§ **Source data**:
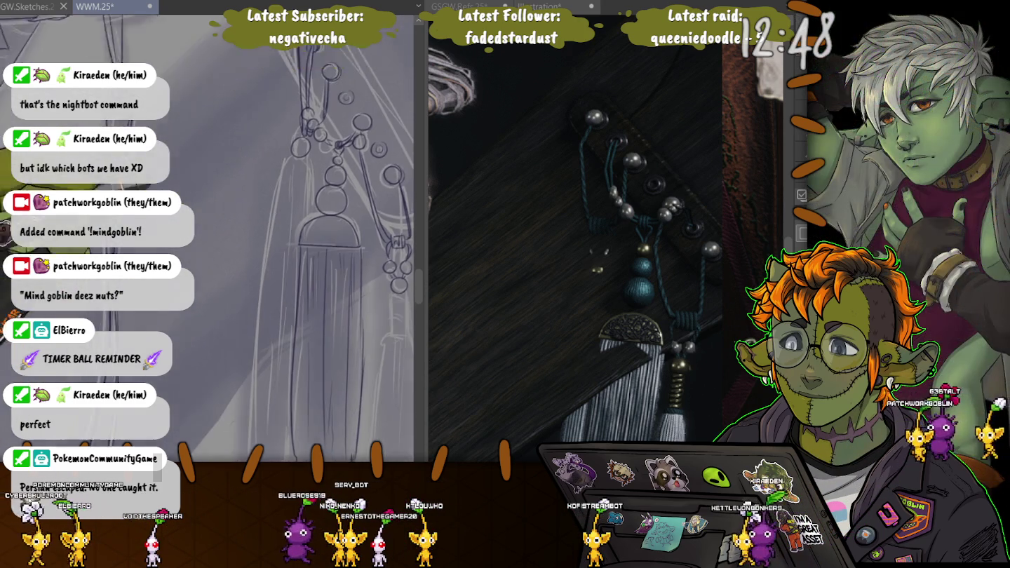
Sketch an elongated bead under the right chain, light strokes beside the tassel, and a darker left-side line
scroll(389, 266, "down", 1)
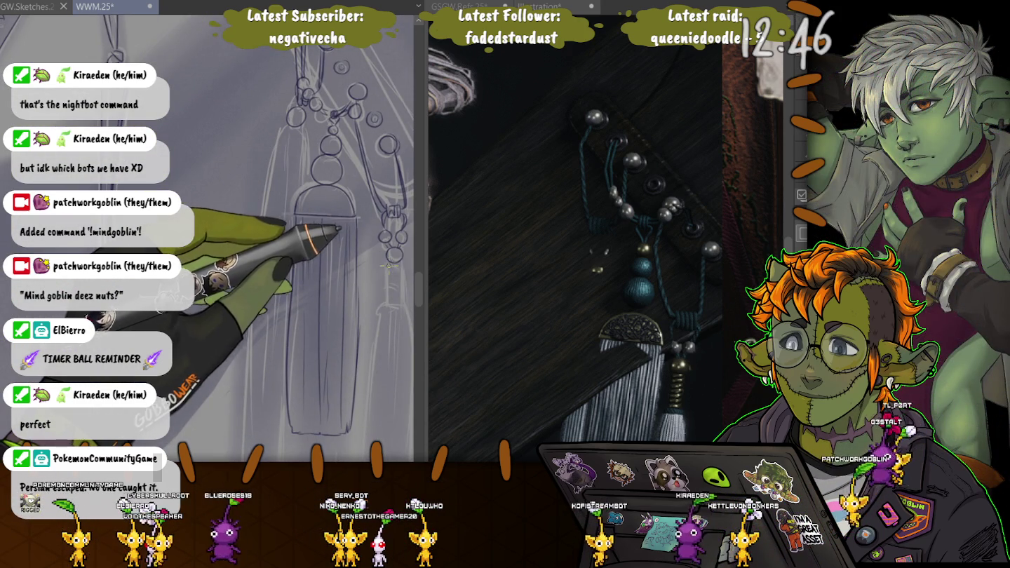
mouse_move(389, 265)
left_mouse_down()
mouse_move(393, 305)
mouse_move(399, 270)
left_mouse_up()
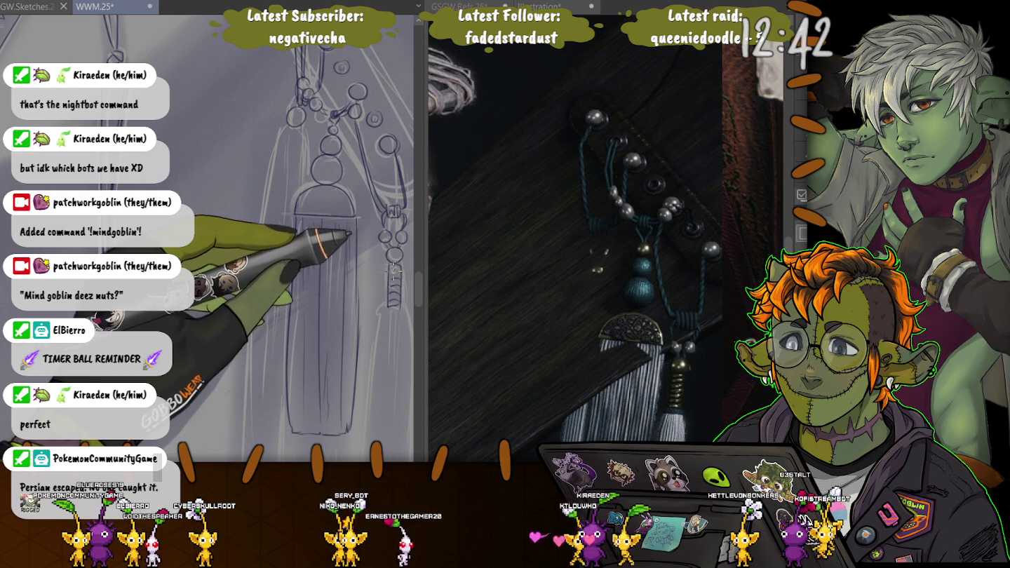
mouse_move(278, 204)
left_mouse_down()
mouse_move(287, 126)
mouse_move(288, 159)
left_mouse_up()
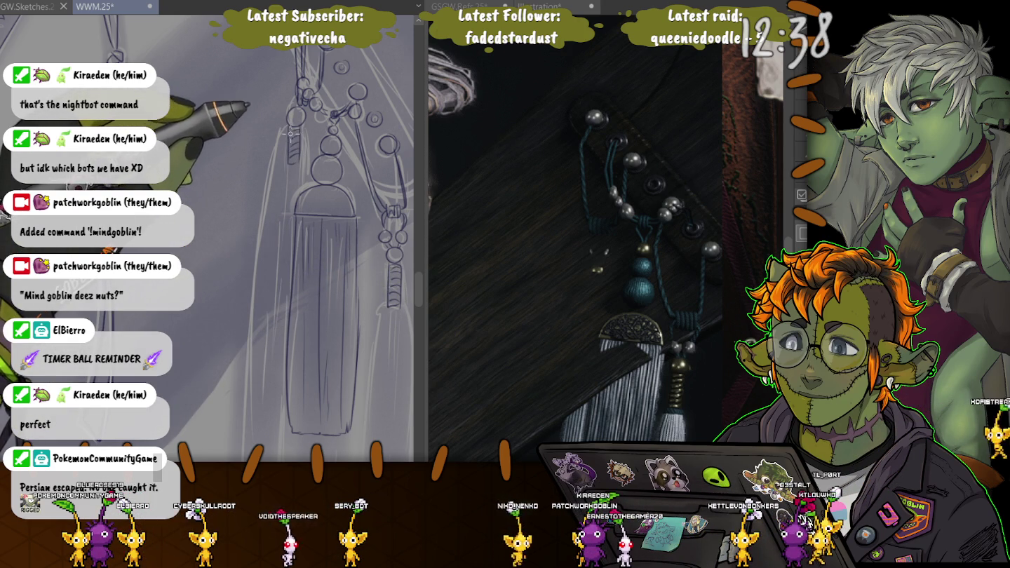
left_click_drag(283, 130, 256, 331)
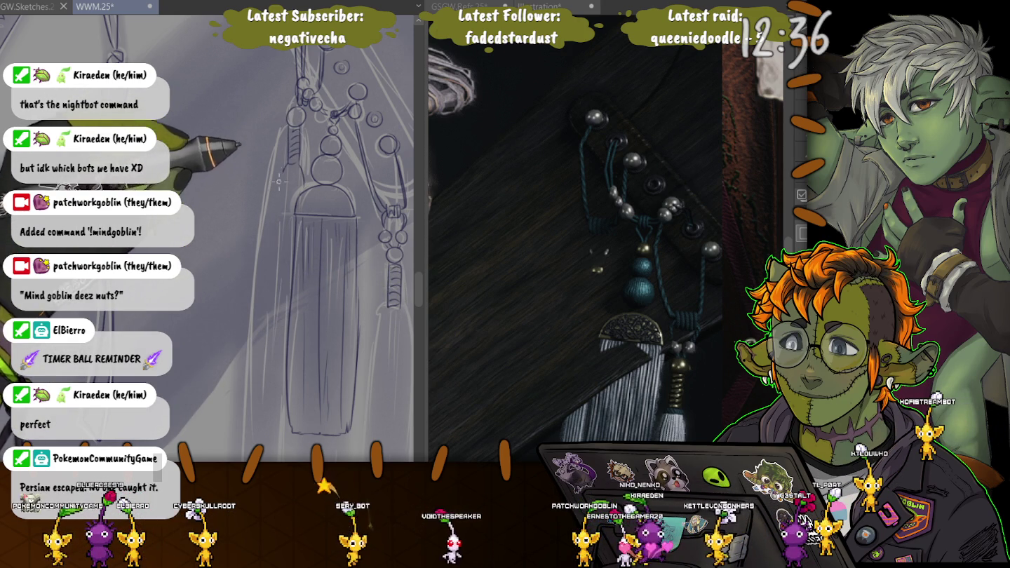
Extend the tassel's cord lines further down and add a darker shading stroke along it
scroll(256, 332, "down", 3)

§ **Your assignment**: Transcribe the data word for word, with no images.

§ **Answer to this problem**:
Sketch an elongated bead under the right chain, light strokes beside the tassel, and a darker left-side line
scroll(389, 266, "down", 1)
mouse_move(389, 265)
left_mouse_down()
mouse_move(393, 305)
mouse_move(399, 270)
left_mouse_up()
mouse_move(278, 204)
left_mouse_down()
mouse_move(287, 126)
mouse_move(288, 159)
left_mouse_up()
left_click_drag(283, 130, 256, 331)
Extend the tassel's cord lines further down and add a darker shading stroke along it
scroll(256, 332, "down", 3)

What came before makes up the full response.